RAMs exhibited by the tumor tissue were a compilation analysis of nine tumors; three tumors each arose from the 9-, 18-, and 27-mg CSC promotion. Common and equivalent RAMs (persisting changes) were identified by separately comparing 8-week, 9-, 18-, and 27-mg CSC–induced changes to tumor tissue. Persisting changes in methylation originating from 9, 18, and/or 27 mg CSC are depicted in Figure 4B along with the unique changes exhibited by the tumor tissue. As expected, the highest number of critical changes in methylation which carried through to tumor was seen with 27 mg CSC. Of the 13 total persistent changes in tumor, four (one hypomethylation, one hypermethylation, and two new methylations) were solely attributable to the 27-mg CSC promotion and three hypomethylations were solely attributable to the 18-mg CSC promotion. Notably, one hypomethylation and one new methylation induced by all three promoting doses persisted to the tumors. Each dose of CSC elicited changes in methylation that persisted and could contribute to the altered pattern of methylation observed in tumor tissue (Figs. 4A and 4B).

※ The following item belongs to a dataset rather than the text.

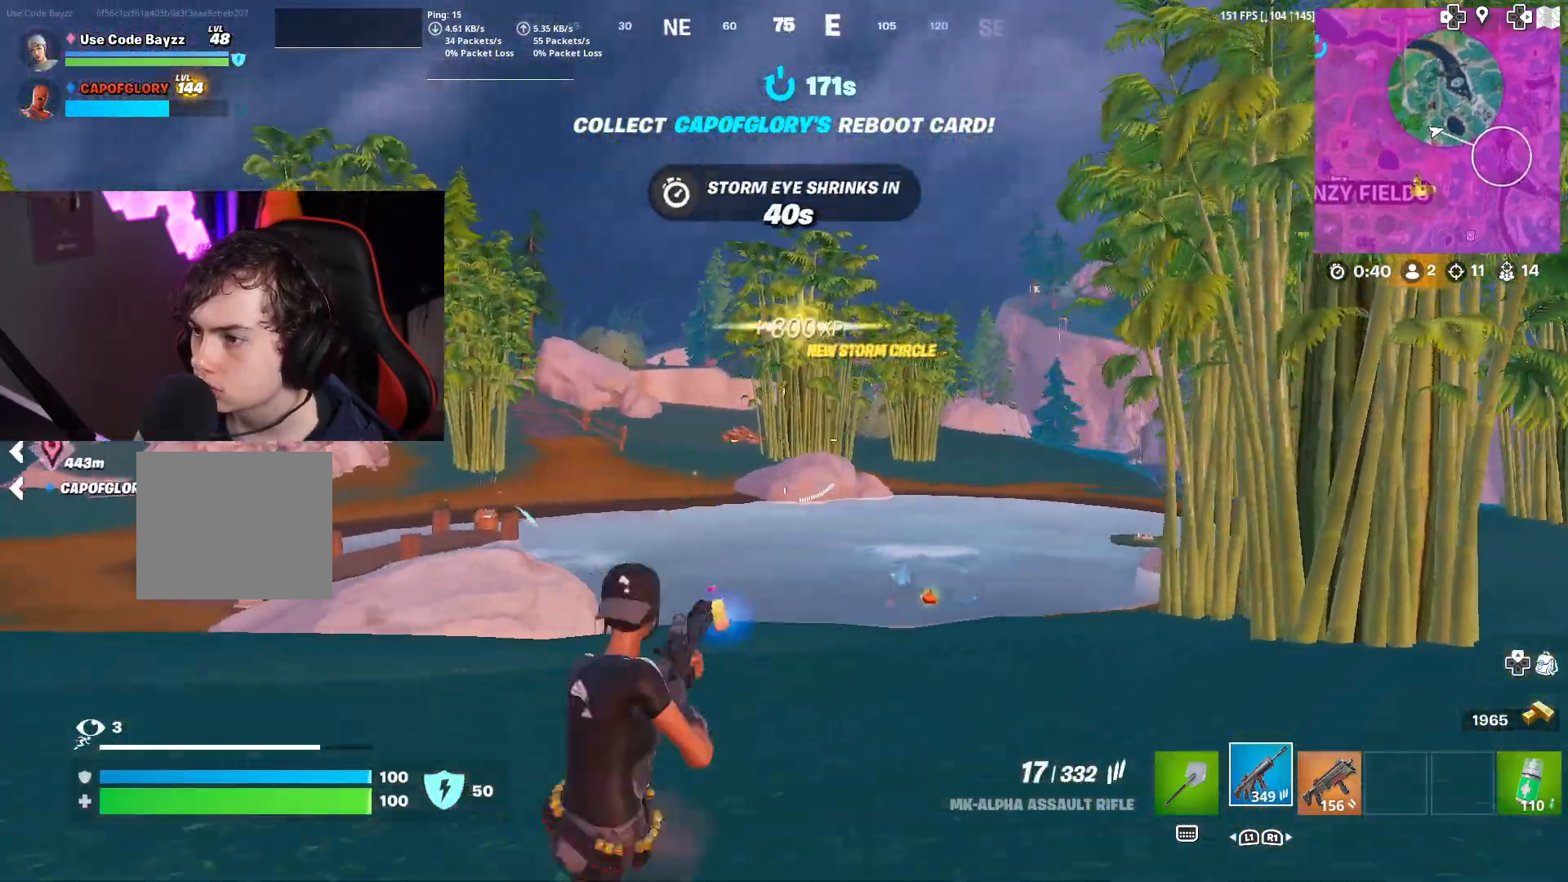
{"buttons": ["R3"], "left_stick": "left", "right_stick": "center", "events": [[33, "CROSS", "down"], [150, "CROSS", "up"], [183, "R3", "down"]]}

Reversibility, as an operational definition, is characteristic of tumor promotion as continued exposure to the promoting agent is necessary for progressive clonal expansion of initiated cells. In light of this, changes in methylation were assessed following a 4- or 8-week recovery period. Specifically, RAMs previously induced by 4- or 8-week, 27-mg CSC promotion were reanalyzed following the recovery period. Reversal of the methylation changes induced by 4-week, 27-mg CSC was more complete as the duration of recovery was lengthened. Following 4 weeks recovery, two hypermethylations and seven new methylations had reversed (Fig. 5A). With 8 weeks recovery, an additional five RAMs had reversed (Figs. 5A and 5B). In comparison, 8 weeks promotion with 27 mg CSC followed by 8 weeks recovery resulted in the reversal of 1 of 2 hypomethylations, 10 of 10 hypermethylations, and 24 of 28 new methylations (Fig. 5B). Importantly, all changes, with the exception of one new methylation, which persisted from the 4-week promotion, were recoverable, which clearly demonstrates that changes in methylation which accumulate in response to the promoting stimuli are largely reversible.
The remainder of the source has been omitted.